- [Text under study]
_____

Ultra60/root# time zpool attach zpool2 c5t0d0s0 c8t0d0
real    0m21.39s
user    0m0.73s
sys     0m0.55s

Ultra60/root# time zpool attach zpool2 c8t0d0 c9t0d0

real    1m27.88s
user    0m0.77s
sys     0m0.59s
Ultra60/root# zpool status
  pool: zpool2
 state: ONLINE
status: One or more devices is currently being resilvered.  The pool will
        continue to function, possibly in a degraded state.
action: Wait for the resilver to complete.
 scrub: resilver in progress for 0h1m, 0.00% done, 1043h38m to go
config:

        NAME          STATE     READ WRITE CKSUM
        zpool2        ONLINE       0     0     0
          mirror      ONLINE       0     0     0
            c4t0d0s0  ONLINE       0     0     0
            c5t0d0s0  ONLINE       0     0     0
            c8t0d0    ONLINE       0     0     0  42.1M resilvered
            c9t0d0    ONLINE       0     0     0  42.2M resilvered

errors: No known data errors
The second drive took more time to add, since the first drive was in the process of resilvering. After waiting awhile, the estimates get better. Adding additional pair to the existing pair, to make a 4 way mirror completed in not muchlonger than it took to mirror a single drive - partially because each drive is on a dedicated USB port and the drives are split between 2 PCI buses.
Ultra60/root# zpool status
  pool: zpool2
 state: ONLINE
status: The pool is formatted using an older on-disk format.  The pool can
        still be used, but some features are unavailable.
action: Upgrade the pool using 'zpool upgrade'.  Once this is done, the
        pool will no longer be accessible on older software versions.

_____

- [Recorded data]
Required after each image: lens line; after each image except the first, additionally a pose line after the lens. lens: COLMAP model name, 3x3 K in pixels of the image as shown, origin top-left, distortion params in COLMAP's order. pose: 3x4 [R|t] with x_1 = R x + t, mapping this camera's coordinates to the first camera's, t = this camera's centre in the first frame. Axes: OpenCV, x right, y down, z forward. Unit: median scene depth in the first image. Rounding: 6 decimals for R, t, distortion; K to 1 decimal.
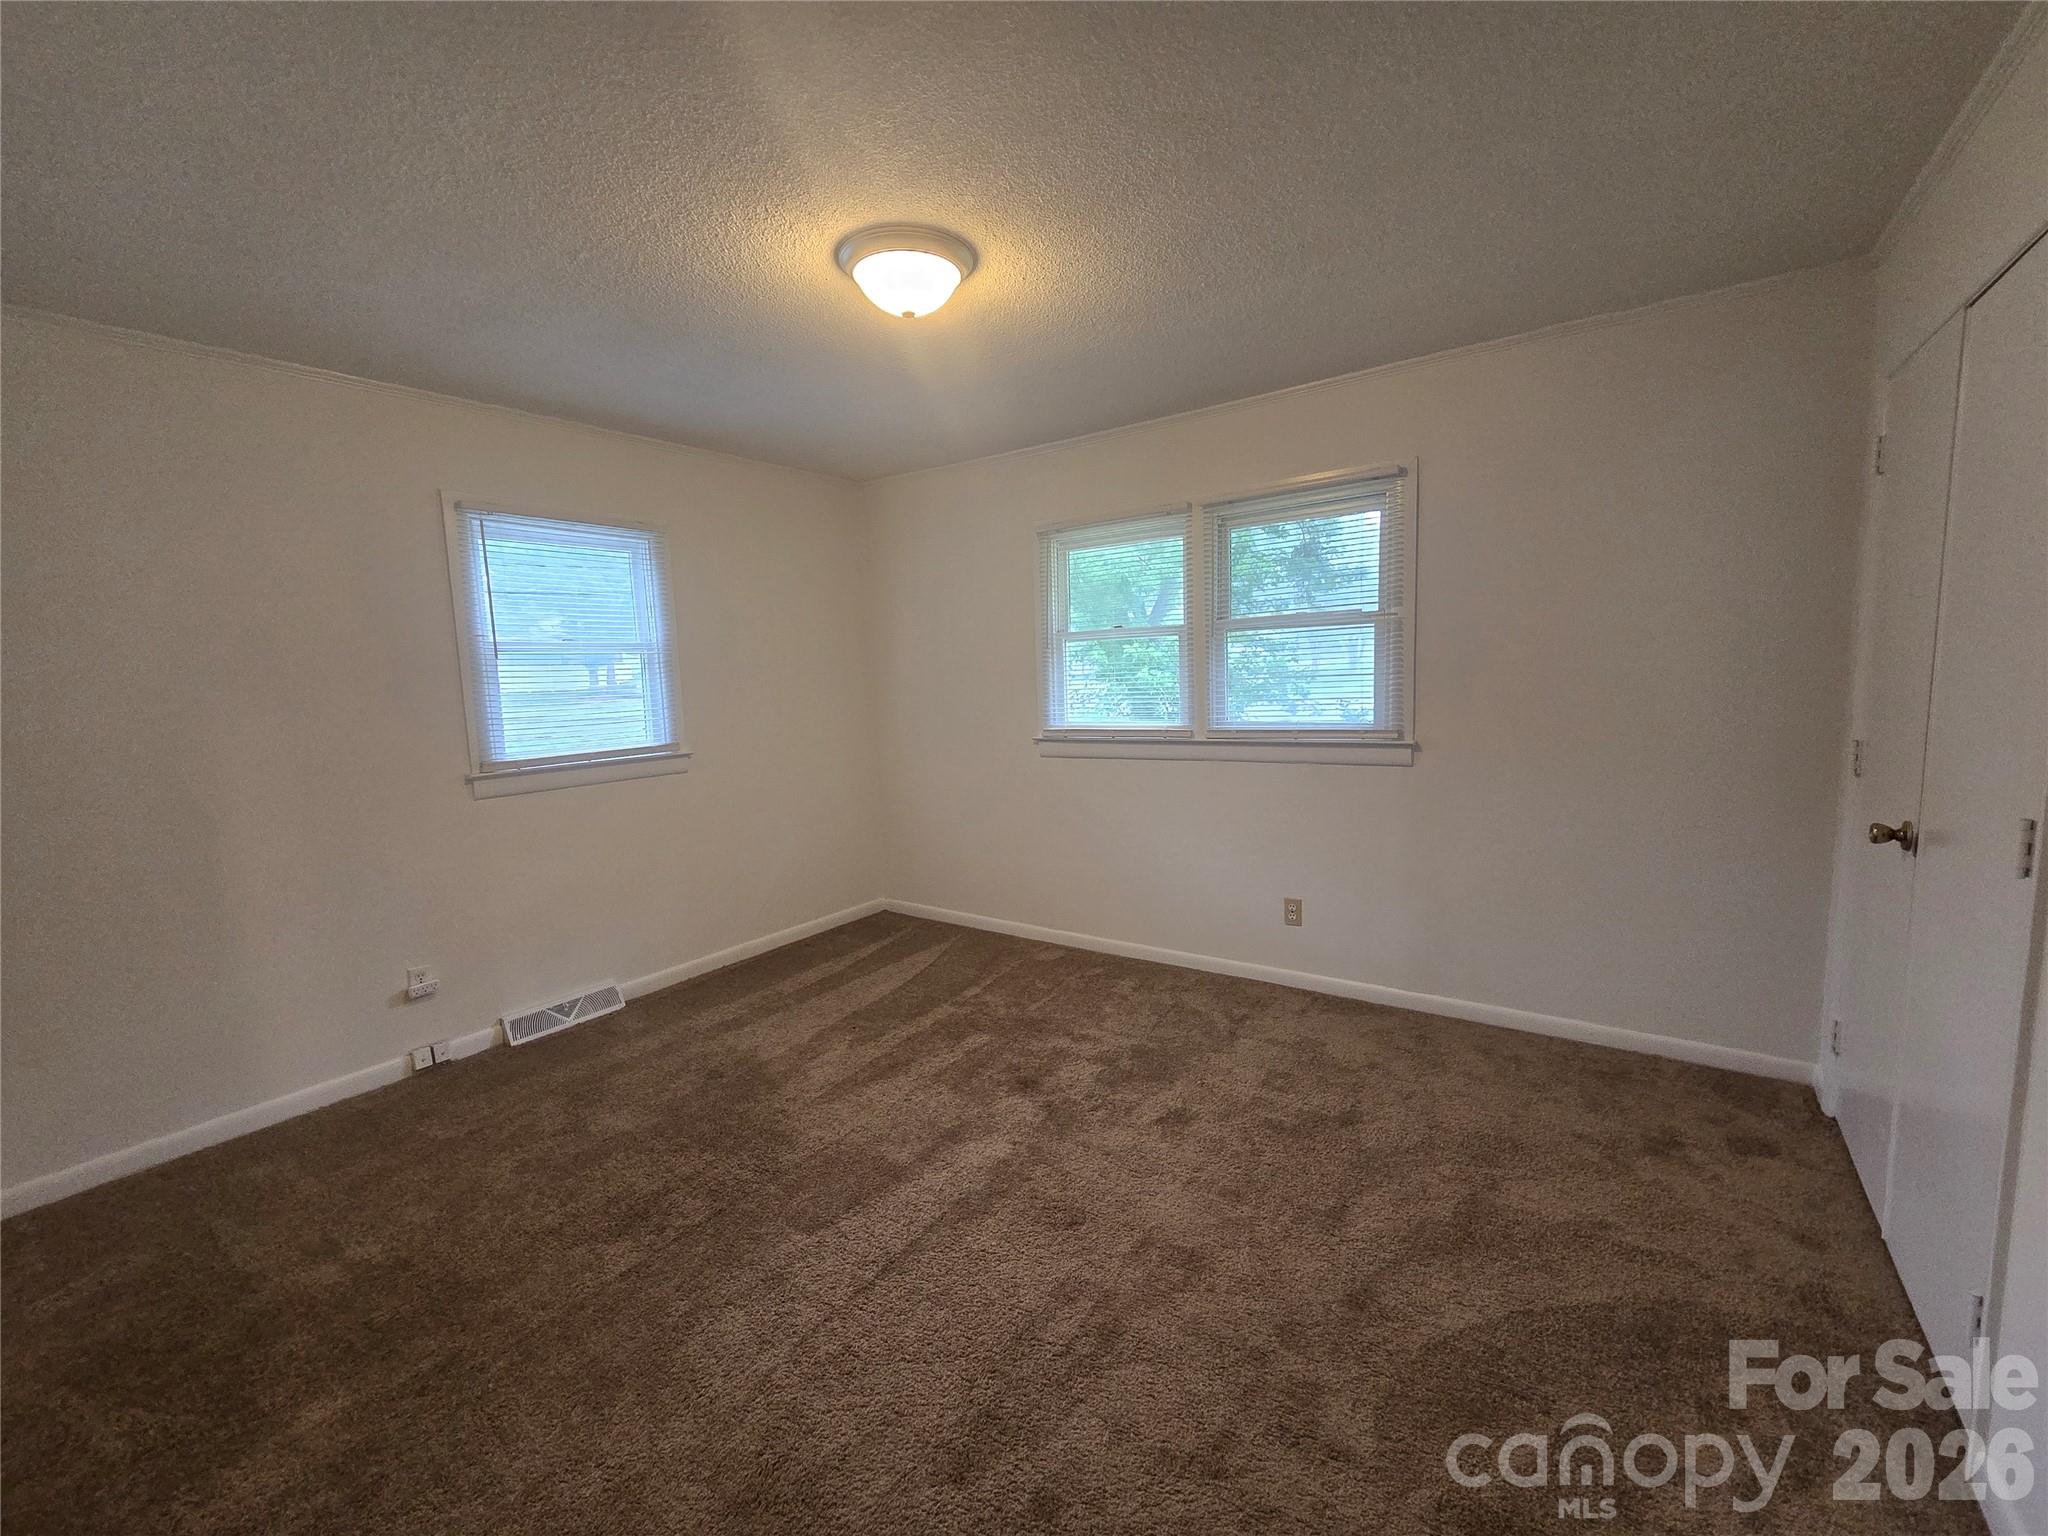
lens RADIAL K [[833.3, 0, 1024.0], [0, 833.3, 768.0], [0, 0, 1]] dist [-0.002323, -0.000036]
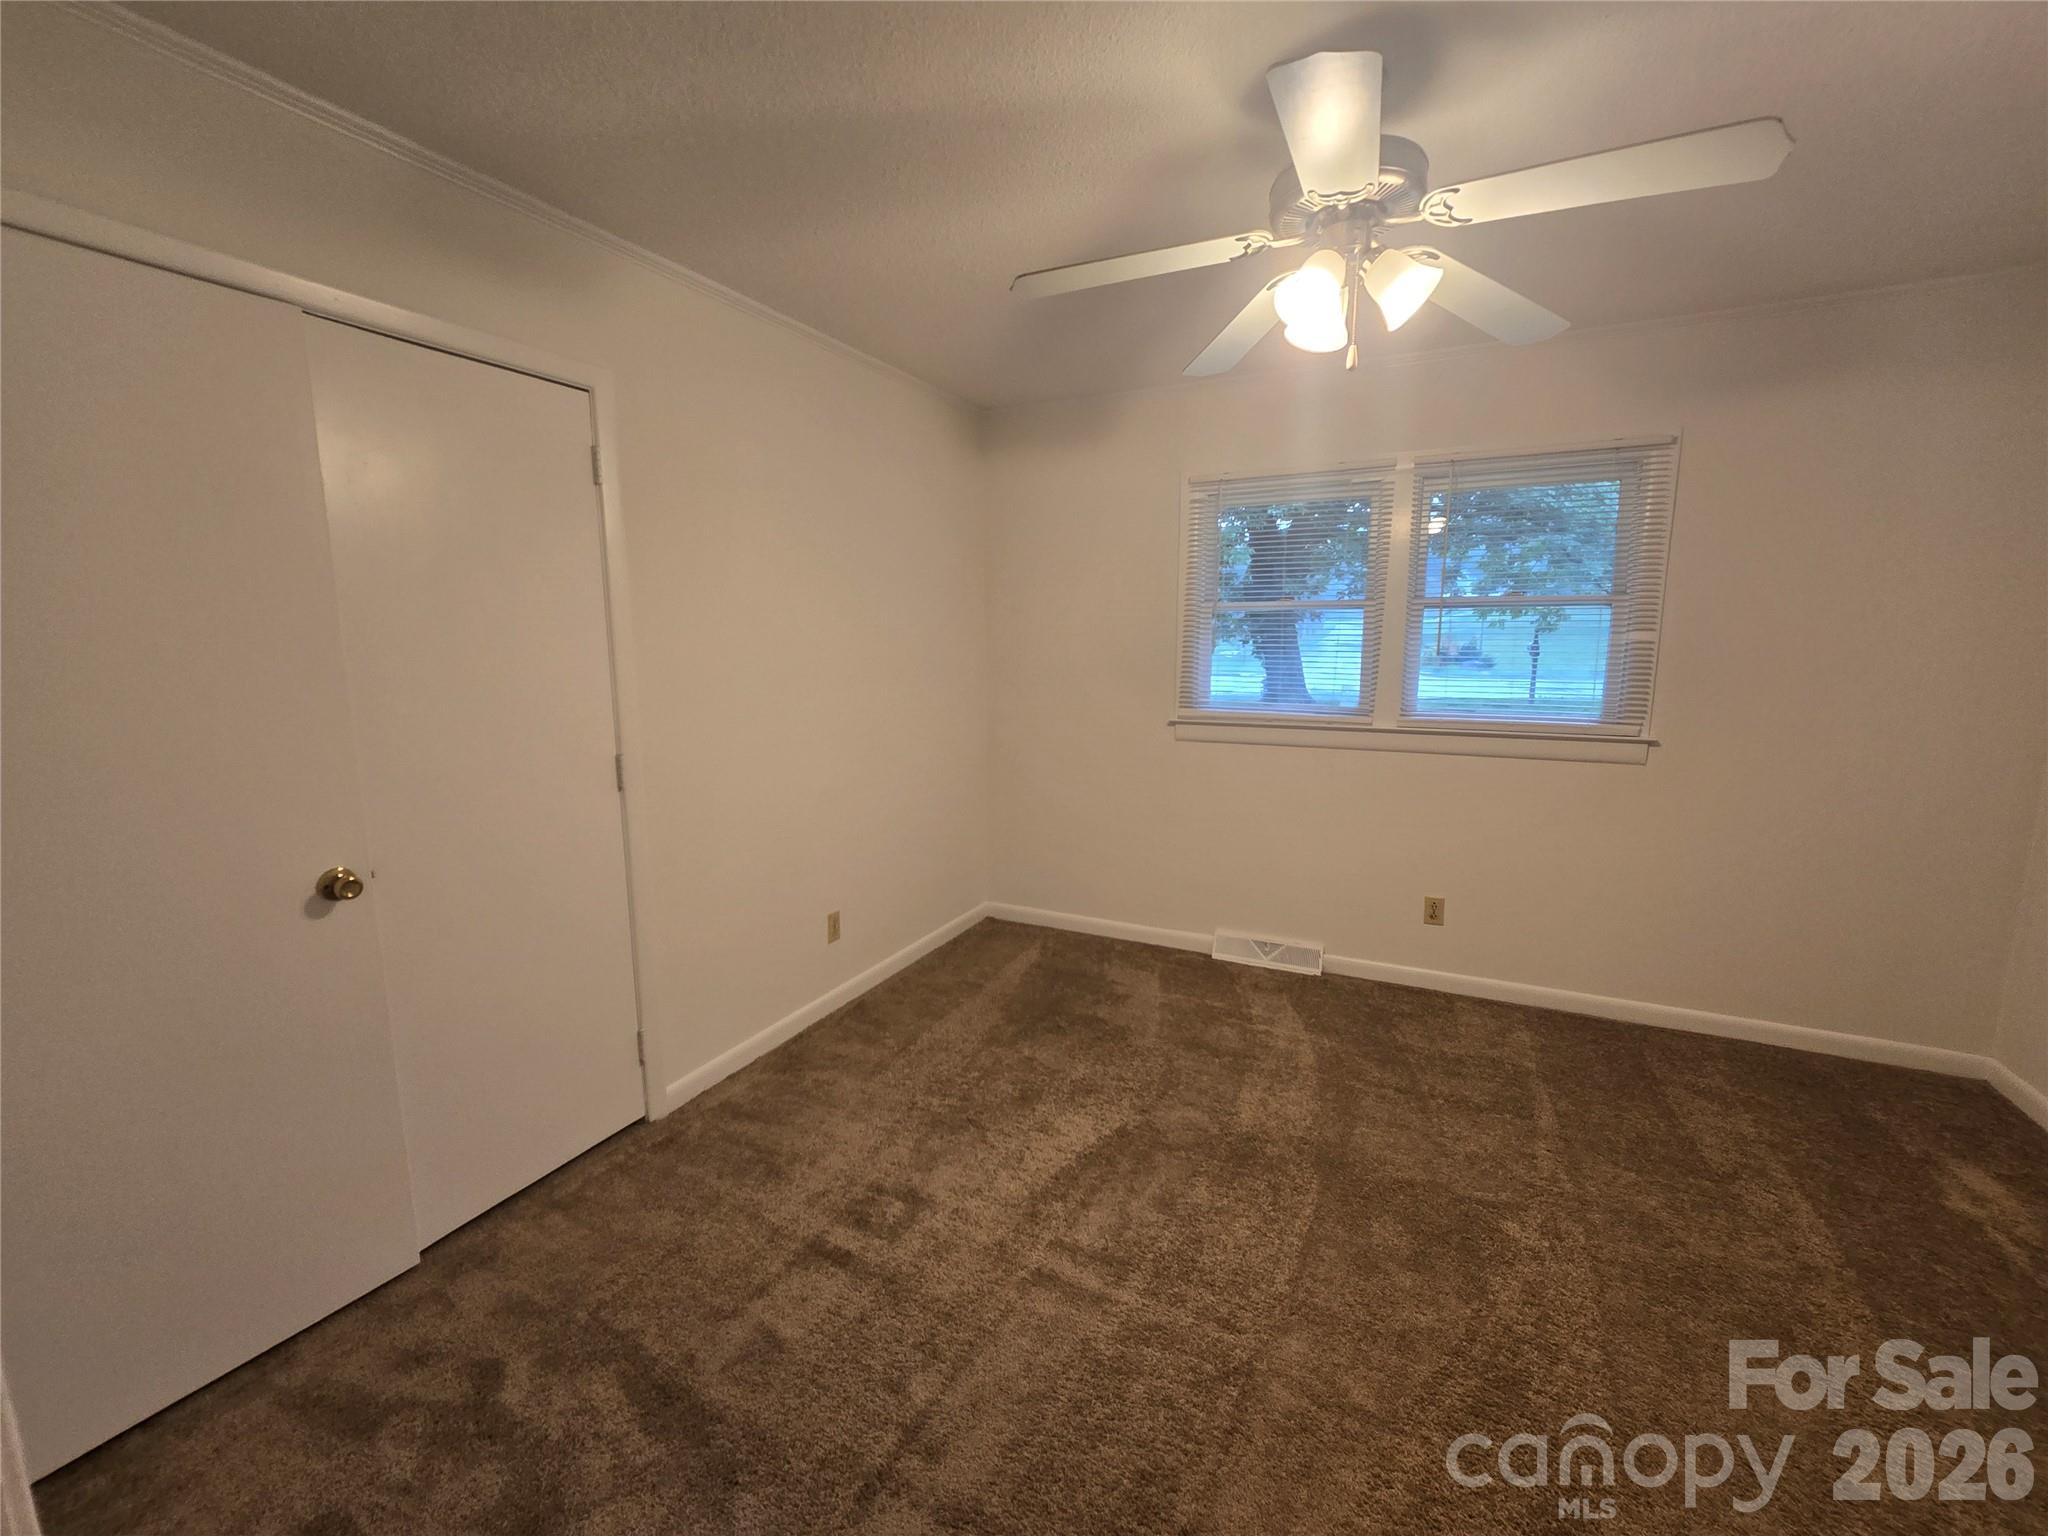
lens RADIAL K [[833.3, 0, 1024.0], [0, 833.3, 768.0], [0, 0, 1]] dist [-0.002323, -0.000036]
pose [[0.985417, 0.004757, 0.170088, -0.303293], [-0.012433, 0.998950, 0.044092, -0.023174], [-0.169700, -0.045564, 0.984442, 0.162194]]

_____

- [Exercise requirements]
a. Return the passage of the ZFS mirroring excerpt starting at "scrub: resilver in" and ending at "2 PCI buses.".
b. Please resume the ZFS mirroring excerpt, carrying it on from its last line.

- [Results for the exercise]
a.
scrub: resilver in progress for 0h1m, 0.00% done, 1043h38m to go
config:

        NAME          STATE     READ WRITE CKSUM
        zpool2        ONLINE       0     0     0
          mirror      ONLINE       0     0     0
            c4t0d0s0  ONLINE       0     0     0
            c5t0d0s0  ONLINE       0     0     0
            c8t0d0    ONLINE       0     0     0  42.1M resilvered
            c9t0d0    ONLINE       0     0     0  42.2M resilvered

errors: No known data errors
The second drive took more time to add, since the first drive was in the process of resilvering. After waiting awhile, the estimates get better. Adding additional pair to the existing pair, to make a 4 way mirror completed in not muchlonger than it took to mirror a single drive - partially because each drive is on a dedicated USB port and the drives are split between 2 PCI buses.

b.
 scrub: resilver completed after 45h32m with 0 errors on Sun Aug  5 01:36:57 2012
config:

        NAME          STATE     READ WRITE CKSUM
        zpool2        ONLINE       0     0     0
          mirror      ONLINE       0     0     0
            c4t0d0s0  ONLINE       0     0     0
            c5t0d0s0  ONLINE       0     0     0
            c8t0d0    ONLINE       0     0     0  1.34T resilvered
            c9t0d0    ONLINE       0     0     0  1.34T resilvered

errors: No known data errors

Detaching Old Small Drives

Thew 4-way mioor is very for redundancy, but the purpose of this activity was to move the data from 2 smaller drives (where one drive was less reliable) to two newer drives, which should both be more reliable. The old disks now need to be detached.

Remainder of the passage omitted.